Excerpted passage: Begin

Calculation WCG-1-1591, Seismic Evaluation of Watertight Equipment Hatches in Control Building at El. 708.0, provides some evaluation of structural elements of the hatches. This calculation does not provide any evaluation of the shear stress in the connecting screws due to hatch deflection/elastic deformation nor does the calculation evaluate the design adequacy of the mounting frame attached to the concrete opening under a live load (22,500 lbs.). Pending additional information from the licensee which can verify that there was adequate engineering justification for the design of floor hatches (WBN-1-EQH-271-0008 and WBN-2-EQH-271-0008) in the 708.0 El. of the control/turbine building, this item is identified as unresolved item (URI)050000390/2012005-01, Engineering Justification for Design of Control Building Watertight Hatches.

1R11 Licensed Operator Requalification

.1 Quarterly Review

a. Inspection Scope

On October 31, 2012, the inspectors observed a simulator evaluation for Pilot Crew B, 3-OT-SR E0009, False SI/ATWS/SGTR. The plant conditions led to a Site Area Emergency level classification. Performance Indicator credit was taken.

On November 7, 2012, the inspectors observed a simulator evaluation for Crew 1A, 3-OT-SRE 0021B, Feedwater break/loss of 6.9KV SDBD1B/loss of secondary heat sink.

Excerpted passage: End
Recorded information: Begin

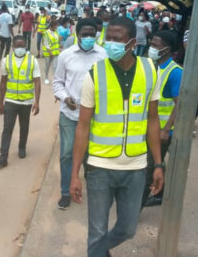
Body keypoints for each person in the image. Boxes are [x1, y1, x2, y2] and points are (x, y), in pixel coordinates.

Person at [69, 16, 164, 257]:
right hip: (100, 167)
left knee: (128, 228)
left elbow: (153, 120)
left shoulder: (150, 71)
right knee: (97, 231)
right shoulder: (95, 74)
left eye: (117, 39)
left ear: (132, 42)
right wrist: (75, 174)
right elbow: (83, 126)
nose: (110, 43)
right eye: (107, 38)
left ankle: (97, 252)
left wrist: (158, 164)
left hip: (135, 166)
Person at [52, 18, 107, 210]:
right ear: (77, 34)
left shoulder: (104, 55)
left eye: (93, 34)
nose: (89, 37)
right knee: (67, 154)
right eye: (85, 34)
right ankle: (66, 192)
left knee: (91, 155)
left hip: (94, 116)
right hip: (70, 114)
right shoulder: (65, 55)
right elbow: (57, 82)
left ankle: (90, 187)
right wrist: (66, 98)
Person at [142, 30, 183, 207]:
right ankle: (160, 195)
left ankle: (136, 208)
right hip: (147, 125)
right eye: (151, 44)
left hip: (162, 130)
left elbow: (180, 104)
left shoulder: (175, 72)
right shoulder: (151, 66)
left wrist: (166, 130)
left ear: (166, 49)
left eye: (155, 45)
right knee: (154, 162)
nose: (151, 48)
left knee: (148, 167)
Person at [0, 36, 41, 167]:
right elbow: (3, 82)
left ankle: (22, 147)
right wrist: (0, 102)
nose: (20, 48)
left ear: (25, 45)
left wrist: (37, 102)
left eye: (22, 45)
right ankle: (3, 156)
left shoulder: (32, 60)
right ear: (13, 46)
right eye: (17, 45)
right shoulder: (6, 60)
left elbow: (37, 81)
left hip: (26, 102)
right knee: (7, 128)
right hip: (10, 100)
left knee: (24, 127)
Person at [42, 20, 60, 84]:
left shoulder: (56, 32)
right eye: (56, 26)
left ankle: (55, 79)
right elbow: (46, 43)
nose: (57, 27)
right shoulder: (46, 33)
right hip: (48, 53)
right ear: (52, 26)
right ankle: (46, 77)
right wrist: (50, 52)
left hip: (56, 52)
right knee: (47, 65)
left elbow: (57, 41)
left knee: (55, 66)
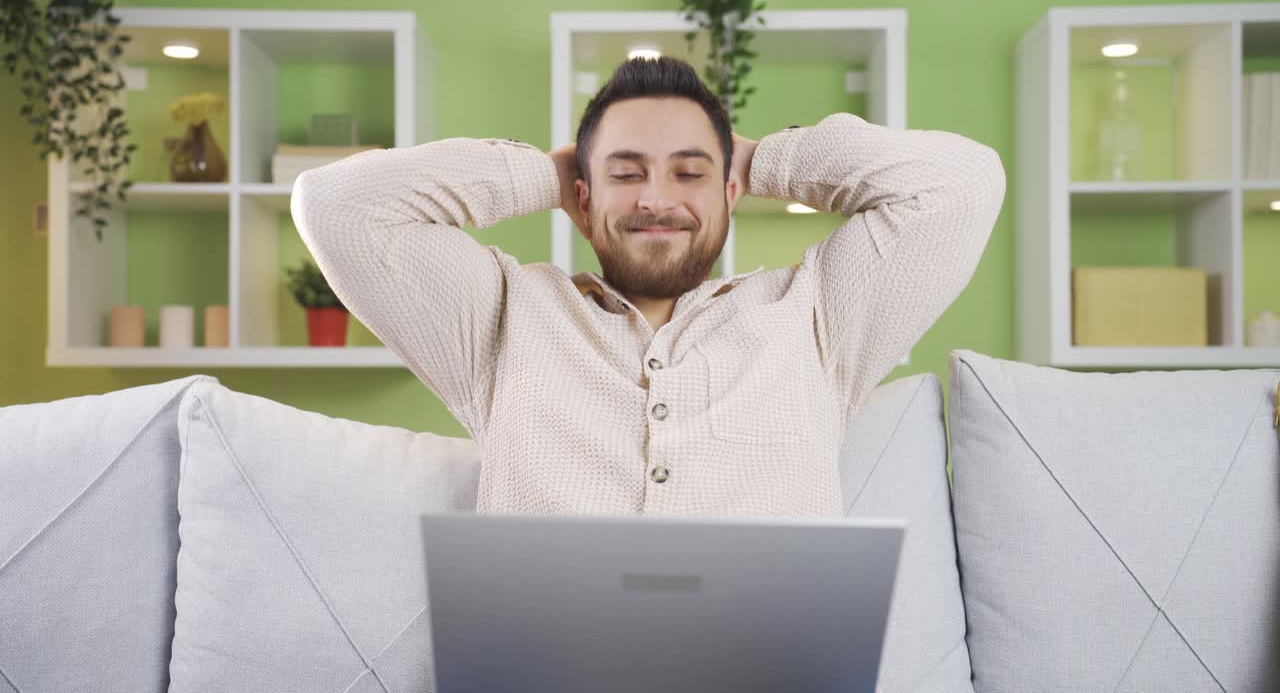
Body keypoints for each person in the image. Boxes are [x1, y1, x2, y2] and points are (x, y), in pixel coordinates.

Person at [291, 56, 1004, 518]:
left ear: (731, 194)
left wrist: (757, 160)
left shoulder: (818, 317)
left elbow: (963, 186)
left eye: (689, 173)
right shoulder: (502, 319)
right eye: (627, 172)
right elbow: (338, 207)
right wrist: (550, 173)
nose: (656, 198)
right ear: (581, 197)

Recorded information: End

* [Check your understanding]
A. According to the inspection report excerpt, on what date did the inspectors observe the simulator evaluation for Pilot Crew B?
B. Rewrite the paragraph of the inspection report excerpt that begins "Calculation WCG-1-1591" as a bulleted list that keeps its main facts.
C. Continue the inspection report excerpt from the point where it stops.

* [Results of the tasks]
A. October 31, 2012.

B.
- Calculation WCG-1-1591, Seismic Evaluation of Watertight Equipment Hatches in Control Building at El. 708.0, evaluates some structural elements of the hatches.
- It does not evaluate shear stress in the connecting screws caused by hatch deflection or elastic deformation.
- It does not evaluate whether the mounting frame attached to the concrete opening is adequately designed for a live load of 22,500 lbs.
- The item covers floor hatches WBN-1-EQH-271-0008 and WBN-2-EQH-271-0008 at El. 708.0 of the control/turbine building.
- Pending more information from the licensee verifying adequate engineering justification for the hatch design, it is identified as unresolved item (URI) 050000390/2012005-01, Engineering Justification for Design of Control Building Watertight Hatches.

C.
The plant conditions led to a Site Area Emergency level classification. Performance Indicator credit was taken.

The inspectors specifically evaluated the following attributes related to the operating crews performance:

  • Clarity and formality of communication
  • Ability to take timely action to safely control the unit
  • Prioritization, interpretation, and verification of alarms
  • Correct use and implementation of AOIs, and emergency operating instructions
  • Timely and appropriate Emergency Action Level declarations per emergency plan implementing procedures (EPIP) Control board operation and manipulation, including high-risk operator actions Command and control provided by the unit supervisor and shift manager The inspectors also attended the critique to assess the effectiveness of the licensee evaluators and to verify that licensee-identified issues were comparable to issues identified by the inspector.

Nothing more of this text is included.